By Dee Jay Gordon
As my faithful readers know by now, I have a lot of peeves. And one of them is that just when I think I've found a "pet" peeve - the most annoying thing I can think of - a new one comes along. This bugs me because I tend to be a faithful person by nature and this switching of peeves goes against the grain of my personality. I'm trying to narrow it down, though, so eventually I'll have a true "pet" peeve. I think it's important.
The peeve of the month so far (because the month's not over yet), is "instructions on the obvious". You know what I'm talking about...the little paragraph on the back of your shampoo bottle that says, "Directions: Wet hair, apply shampoo, lather, rinse, repeat as needed." Like there's some idiot in the Universe who is too stupid to know how to wash his hair, yet he'll be able to read and decipher the instructions!
Another good one is the warning on my deodorant label that says, "If rash develops, discontinue use." No kidding? On the off chance that I should get the crazy impulse to eat my hair gel, the manufacturers remind me, "For external use only." The people who make my white-out were thoughtful enough to suggest that I not swallow their product, either.

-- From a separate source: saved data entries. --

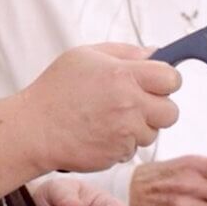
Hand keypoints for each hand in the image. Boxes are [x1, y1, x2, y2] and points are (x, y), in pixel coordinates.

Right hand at [17, 43, 180, 173]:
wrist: (34, 130)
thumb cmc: (55, 91)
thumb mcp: (84, 55)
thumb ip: (124, 52)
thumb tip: (155, 53)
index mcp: (123, 74)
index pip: (172, 78)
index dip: (165, 80)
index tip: (154, 82)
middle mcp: (129, 104)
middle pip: (171, 111)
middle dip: (158, 108)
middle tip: (136, 103)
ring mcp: (125, 132)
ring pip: (153, 132)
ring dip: (139, 127)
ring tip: (110, 118)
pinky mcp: (119, 153)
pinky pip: (133, 149)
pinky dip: (122, 143)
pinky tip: (101, 133)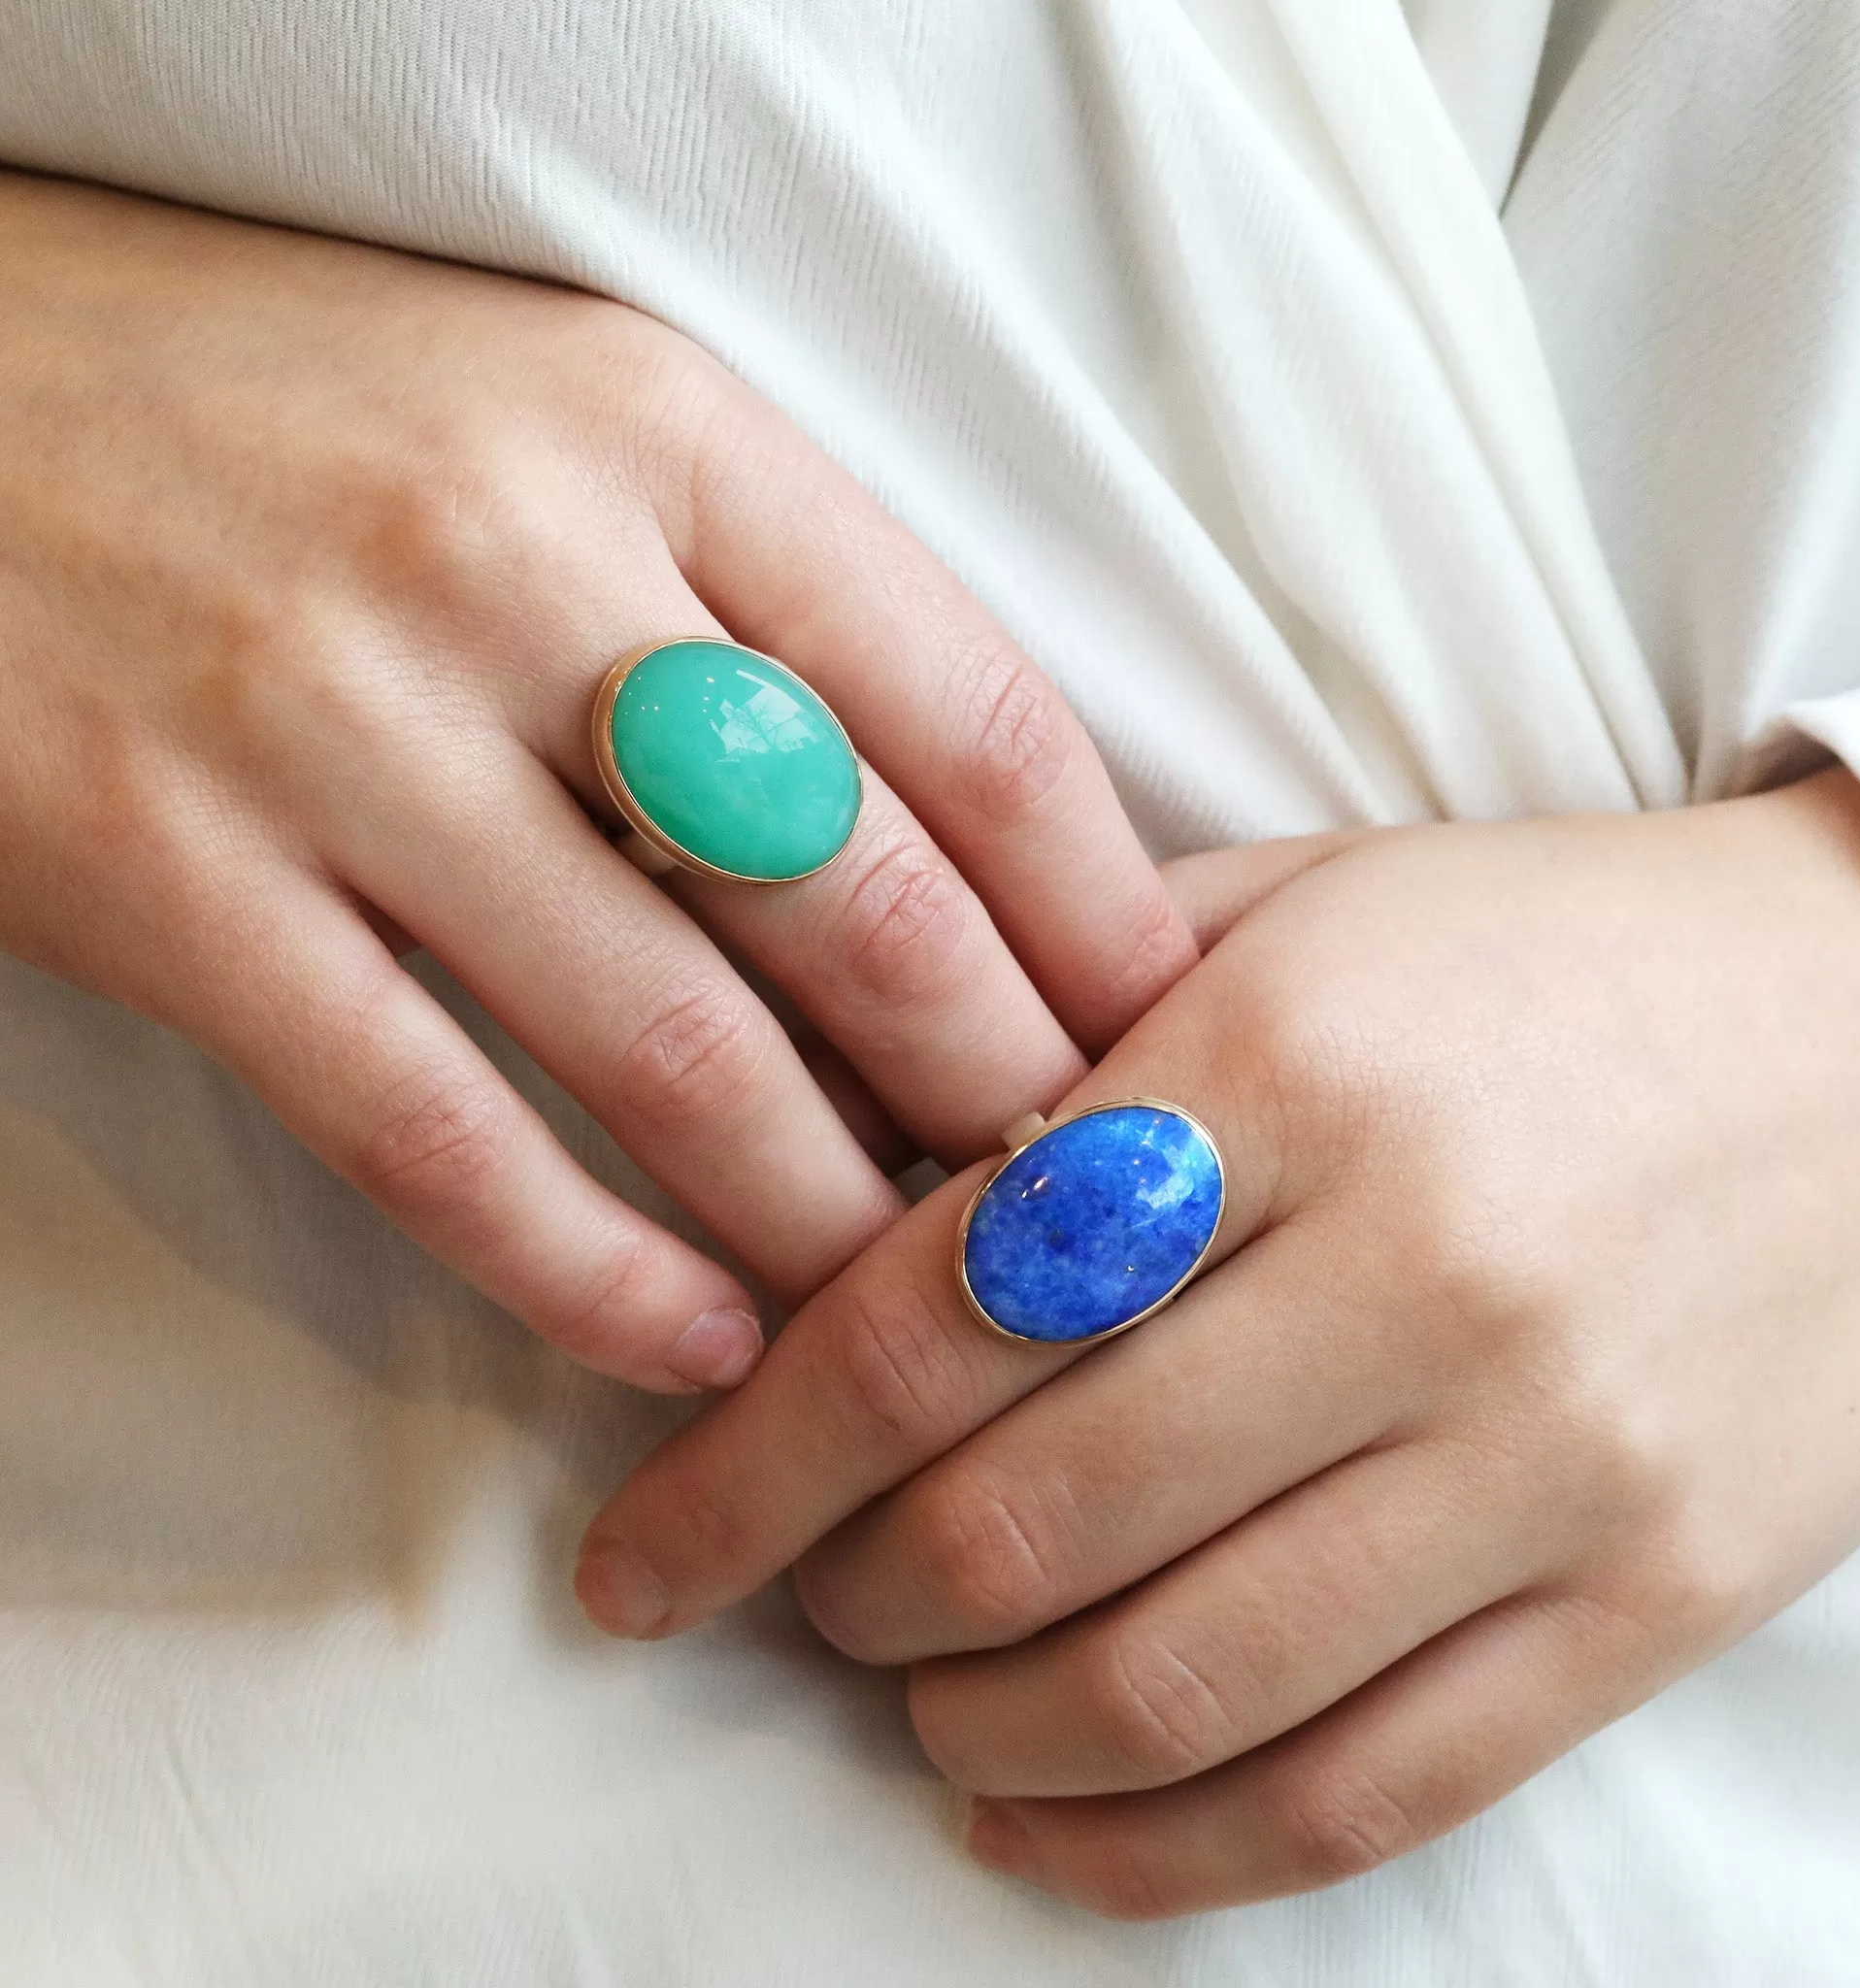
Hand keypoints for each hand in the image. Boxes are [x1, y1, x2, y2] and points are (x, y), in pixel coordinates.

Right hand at [0, 171, 1192, 1389]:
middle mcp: (515, 563)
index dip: (1102, 918)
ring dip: (820, 1219)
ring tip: (912, 1317)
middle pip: (855, 901)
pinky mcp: (165, 877)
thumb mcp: (581, 425)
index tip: (1171, 1049)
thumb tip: (971, 864)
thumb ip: (781, 608)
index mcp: (663, 435)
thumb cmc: (311, 417)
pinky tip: (697, 1344)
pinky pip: (430, 1129)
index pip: (971, 715)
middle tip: (1078, 1221)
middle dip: (1000, 1098)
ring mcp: (331, 724)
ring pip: (666, 1046)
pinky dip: (587, 1266)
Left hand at [577, 769, 1859, 1913]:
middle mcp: (1418, 1274)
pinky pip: (1366, 1790)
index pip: (938, 1309)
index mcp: (1297, 1068)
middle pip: (1027, 1520)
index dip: (750, 1458)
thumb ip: (1073, 1026)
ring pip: (1178, 1688)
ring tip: (908, 1694)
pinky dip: (1162, 1850)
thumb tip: (848, 1164)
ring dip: (976, 1730)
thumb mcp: (1306, 912)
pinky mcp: (1654, 1598)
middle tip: (783, 1590)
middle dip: (843, 1592)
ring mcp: (1554, 1459)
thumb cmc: (1555, 958)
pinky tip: (1049, 1822)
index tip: (650, 1547)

I'm certain that the reason these warnings are issued is to avoid a potential lawsuit. If you can sue McDonald's and win because you burn yourself on their coffee, I'm sure you can sue the folks at Prell because you didn't wash your hair correctly and it resulted in the "greasies", which caused you significant emotional trauma. Stupid people are litigious people. They don't realize that you shouldn't inhale gas fumes. It never occurs to them that it's not in their best interest to let their children play with lighters. They think it's normal to ingest 200 aspirins in a sitting. They must be constantly reminded not to drink Jack Daniels while pregnant.

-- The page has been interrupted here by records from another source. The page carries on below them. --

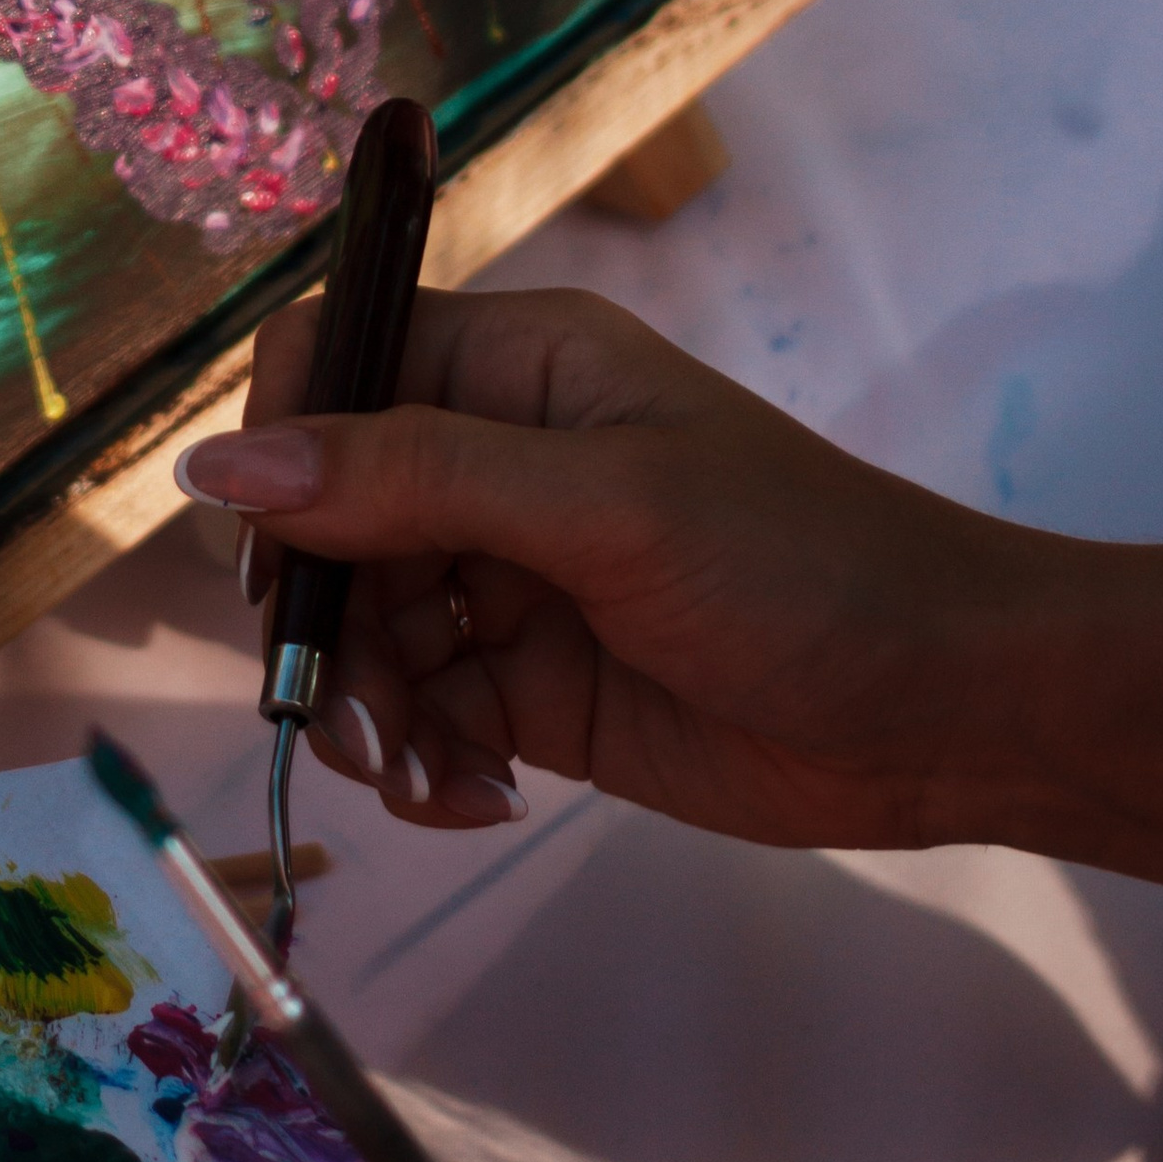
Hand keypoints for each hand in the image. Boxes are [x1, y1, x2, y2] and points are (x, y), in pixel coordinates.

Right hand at [176, 285, 1035, 847]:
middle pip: (323, 515)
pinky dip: (417, 761)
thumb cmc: (797, 566)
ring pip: (357, 626)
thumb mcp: (602, 509)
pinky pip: (416, 712)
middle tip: (349, 714)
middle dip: (317, 618)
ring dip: (362, 708)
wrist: (949, 711)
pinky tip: (474, 799)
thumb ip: (409, 481)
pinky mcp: (530, 686)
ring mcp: (509, 576)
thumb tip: (213, 466)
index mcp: (514, 365)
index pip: (333, 363)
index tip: (271, 555)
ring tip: (425, 773)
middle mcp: (493, 457)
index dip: (277, 448)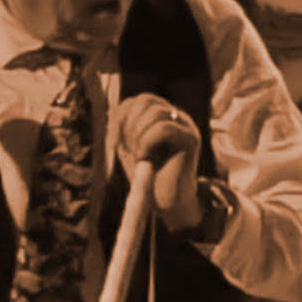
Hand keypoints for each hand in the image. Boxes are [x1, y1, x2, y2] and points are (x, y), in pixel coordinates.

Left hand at [111, 93, 206, 226]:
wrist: (168, 202)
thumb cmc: (149, 176)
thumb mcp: (130, 146)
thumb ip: (123, 126)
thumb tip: (111, 110)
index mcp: (164, 116)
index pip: (138, 100)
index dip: (120, 116)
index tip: (113, 141)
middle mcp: (177, 117)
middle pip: (146, 99)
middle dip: (128, 122)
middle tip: (126, 147)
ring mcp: (186, 126)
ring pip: (156, 112)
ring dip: (138, 133)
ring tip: (138, 154)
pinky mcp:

Notice, though, that the really difficult products in life don't come with an instruction label? My son bawled from the day he was born until he was 9 months old. I was a 19-year-old knothead who didn't know one end of the baby from the other and, unfortunately, my mother was half the continent away from me. How nice it would have been to have had a little sticker on his behind that said, "1. Nurse for 10 minutes. 2. Whack three times on back. Child will burp loudly. 3. Whack twice more. Child will burp loudly again. 4. Place in crib, face down. Child will then ralph on sheets. 5. Change sheets. Child will begin to cry loudly. Repeat steps 1 through 5 until you are completely insane." I was convinced that either my baby was a demon spawn, sent by my mother as payback, or the "Baby Care" books were written by cruel pranksters. But, hey! I still managed to wash my hair all by myself!
And the funniest part is that these people who need instructions to keep them from doing the Beer Barrel Polka on a live electrical wire can have all the kids they want, and do with them whatever they please. Does the McDonaldland burn victim have kids at home? If so, how did they ever survive with a parent who doesn't realize that coffee is hot? Bathtime must have been particularly traumatic!
WARNING: The column may cause drowsiness. Do not read while operating a motor vehicle. And chew your food before you swallow it.